The university years came very fast and I realized that I needed new friends. My older sisters were volunteering in a Christian organization when they were students. I really liked volunteering that’s why I decided to make new friends there but so that nobody knew that I had different values in my life. 

However, they captured me very fast with their energy, with their relationships and the most interesting thing... they weren’t limited. It seemed like something was wrong with them. During one break, I realized that I was complaining to one of those girls about God. I was hiding that dissatisfaction deep in my heart because I considered myself a Christian. Surprisingly, she started to talk with me about elementary things from Bible. She said that I could have a relationship with Jesus if I could acknowledge that I need Him, if I asked Him to forgive my sins and invite Him in my life like a Lord. She said that Jesus came so could have life in abundance. Actually, I knew all these things but when she told me those things, it was like her words were so strong. I started to cry involuntarily and I ran into a different room so nobody could see how weak I was. 

In that room was so quiet and I started to think about what I had just heard, about all the things I knew about Jesus… those things which I knew theoretically but I didn’t want them to touch my heart so they could not limit me doing what I wanted to do. But the life of that girl changed because I was believing and she was feeling so great. Next, I decided to read the New Testament and pray Jesus to forgive me for my thought and help me to accept Him in my life.

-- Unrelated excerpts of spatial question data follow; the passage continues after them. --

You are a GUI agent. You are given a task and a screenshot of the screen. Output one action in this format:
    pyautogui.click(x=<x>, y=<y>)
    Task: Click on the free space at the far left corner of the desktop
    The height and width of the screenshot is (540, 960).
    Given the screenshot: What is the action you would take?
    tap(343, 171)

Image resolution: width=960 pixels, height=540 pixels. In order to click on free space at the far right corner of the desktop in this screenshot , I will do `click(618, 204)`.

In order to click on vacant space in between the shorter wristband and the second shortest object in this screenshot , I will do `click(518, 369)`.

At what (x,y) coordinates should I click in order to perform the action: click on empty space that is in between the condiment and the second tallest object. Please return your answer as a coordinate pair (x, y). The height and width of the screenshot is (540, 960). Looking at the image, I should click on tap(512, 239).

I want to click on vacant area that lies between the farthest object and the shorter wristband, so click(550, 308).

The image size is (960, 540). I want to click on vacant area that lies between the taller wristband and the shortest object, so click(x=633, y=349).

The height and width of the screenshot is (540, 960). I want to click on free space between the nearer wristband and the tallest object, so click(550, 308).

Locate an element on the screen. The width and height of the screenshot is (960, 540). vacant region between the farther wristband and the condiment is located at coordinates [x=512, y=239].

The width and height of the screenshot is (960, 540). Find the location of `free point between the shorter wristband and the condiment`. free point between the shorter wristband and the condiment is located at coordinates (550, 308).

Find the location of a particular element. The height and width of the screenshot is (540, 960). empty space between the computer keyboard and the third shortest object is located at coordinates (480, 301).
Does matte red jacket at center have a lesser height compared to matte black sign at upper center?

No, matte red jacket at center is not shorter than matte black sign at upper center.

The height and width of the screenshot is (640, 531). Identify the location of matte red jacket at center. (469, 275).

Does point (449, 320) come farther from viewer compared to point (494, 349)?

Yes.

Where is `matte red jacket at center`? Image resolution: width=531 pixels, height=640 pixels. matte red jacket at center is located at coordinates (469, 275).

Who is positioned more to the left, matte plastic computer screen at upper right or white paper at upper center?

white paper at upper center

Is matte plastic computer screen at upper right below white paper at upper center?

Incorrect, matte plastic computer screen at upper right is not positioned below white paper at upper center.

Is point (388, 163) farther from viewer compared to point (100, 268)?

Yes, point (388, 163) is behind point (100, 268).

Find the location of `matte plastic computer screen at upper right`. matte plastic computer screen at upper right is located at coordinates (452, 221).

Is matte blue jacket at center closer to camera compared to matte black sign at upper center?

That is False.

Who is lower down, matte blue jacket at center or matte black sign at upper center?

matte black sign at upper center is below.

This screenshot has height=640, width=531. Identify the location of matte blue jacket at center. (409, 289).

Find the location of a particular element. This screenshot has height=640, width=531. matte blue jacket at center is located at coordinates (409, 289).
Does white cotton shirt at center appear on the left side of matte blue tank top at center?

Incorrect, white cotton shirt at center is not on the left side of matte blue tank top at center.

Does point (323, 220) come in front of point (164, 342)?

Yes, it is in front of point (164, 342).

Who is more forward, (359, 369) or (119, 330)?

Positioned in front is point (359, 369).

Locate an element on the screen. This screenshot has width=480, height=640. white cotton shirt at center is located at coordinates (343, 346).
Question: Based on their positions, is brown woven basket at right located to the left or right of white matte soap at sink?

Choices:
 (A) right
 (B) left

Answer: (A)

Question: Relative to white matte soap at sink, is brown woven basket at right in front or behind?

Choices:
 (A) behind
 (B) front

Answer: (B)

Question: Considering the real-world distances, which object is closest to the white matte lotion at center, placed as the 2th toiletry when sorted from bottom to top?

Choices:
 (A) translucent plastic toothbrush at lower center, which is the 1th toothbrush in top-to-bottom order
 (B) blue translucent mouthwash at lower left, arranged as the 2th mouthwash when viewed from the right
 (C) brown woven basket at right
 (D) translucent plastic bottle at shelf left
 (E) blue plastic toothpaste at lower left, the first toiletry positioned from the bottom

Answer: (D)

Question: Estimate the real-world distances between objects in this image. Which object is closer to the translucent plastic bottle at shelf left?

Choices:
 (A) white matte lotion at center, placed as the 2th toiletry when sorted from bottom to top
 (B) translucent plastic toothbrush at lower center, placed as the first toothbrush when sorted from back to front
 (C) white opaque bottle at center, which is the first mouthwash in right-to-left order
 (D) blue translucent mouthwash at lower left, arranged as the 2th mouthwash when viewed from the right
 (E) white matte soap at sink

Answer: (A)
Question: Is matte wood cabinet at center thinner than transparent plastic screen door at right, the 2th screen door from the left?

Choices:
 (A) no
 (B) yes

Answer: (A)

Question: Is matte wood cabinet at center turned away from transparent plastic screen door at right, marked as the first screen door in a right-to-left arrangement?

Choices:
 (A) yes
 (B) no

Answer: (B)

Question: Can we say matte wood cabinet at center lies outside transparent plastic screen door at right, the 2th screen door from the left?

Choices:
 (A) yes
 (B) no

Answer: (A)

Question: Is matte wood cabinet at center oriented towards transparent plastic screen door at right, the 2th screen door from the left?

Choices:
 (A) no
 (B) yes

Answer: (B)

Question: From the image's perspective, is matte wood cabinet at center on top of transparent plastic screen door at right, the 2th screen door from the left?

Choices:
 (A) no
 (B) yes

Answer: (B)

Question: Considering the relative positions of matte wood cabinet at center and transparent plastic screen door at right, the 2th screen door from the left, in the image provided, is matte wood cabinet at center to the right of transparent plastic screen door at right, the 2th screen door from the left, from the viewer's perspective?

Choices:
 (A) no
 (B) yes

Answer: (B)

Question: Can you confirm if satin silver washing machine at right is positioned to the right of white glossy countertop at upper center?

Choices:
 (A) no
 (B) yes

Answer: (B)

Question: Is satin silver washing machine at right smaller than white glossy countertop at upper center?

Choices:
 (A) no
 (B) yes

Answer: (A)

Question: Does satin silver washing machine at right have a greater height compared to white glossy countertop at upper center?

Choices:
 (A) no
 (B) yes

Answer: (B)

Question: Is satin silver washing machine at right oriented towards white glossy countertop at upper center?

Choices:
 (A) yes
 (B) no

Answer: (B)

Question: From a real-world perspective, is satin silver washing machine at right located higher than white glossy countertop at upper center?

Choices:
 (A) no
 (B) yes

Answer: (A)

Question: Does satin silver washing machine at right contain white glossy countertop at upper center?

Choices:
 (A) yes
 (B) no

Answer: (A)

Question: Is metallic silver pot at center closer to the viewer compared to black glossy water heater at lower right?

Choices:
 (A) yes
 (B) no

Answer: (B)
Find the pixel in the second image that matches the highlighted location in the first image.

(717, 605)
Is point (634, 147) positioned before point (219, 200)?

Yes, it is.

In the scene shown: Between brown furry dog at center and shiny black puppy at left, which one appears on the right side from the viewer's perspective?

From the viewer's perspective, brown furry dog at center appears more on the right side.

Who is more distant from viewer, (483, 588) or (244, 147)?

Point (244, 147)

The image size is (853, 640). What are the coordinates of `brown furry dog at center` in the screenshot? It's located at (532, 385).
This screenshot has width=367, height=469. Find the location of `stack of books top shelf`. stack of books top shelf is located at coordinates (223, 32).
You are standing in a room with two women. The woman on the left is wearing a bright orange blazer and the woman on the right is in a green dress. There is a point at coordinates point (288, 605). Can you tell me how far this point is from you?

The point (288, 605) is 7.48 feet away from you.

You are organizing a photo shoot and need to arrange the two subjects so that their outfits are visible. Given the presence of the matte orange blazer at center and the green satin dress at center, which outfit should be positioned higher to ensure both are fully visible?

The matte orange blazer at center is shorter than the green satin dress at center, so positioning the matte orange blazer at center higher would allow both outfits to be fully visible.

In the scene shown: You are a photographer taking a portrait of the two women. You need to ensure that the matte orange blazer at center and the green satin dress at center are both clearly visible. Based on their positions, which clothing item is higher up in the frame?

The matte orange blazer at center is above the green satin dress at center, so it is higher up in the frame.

Step by step, that empty place from my soul began to fill and I felt that emotion when God is your Savior and I was His. I was feeling that all my documents were in order.

At that moment I understood that those limits which I was so scared of, were actually God’s care for me. By time those limits lost their sense because now there is no place in my heart for them. My heart is full with Jesus. 

 

Hmmm... so strange. How much a sign of acceptance and faith can do!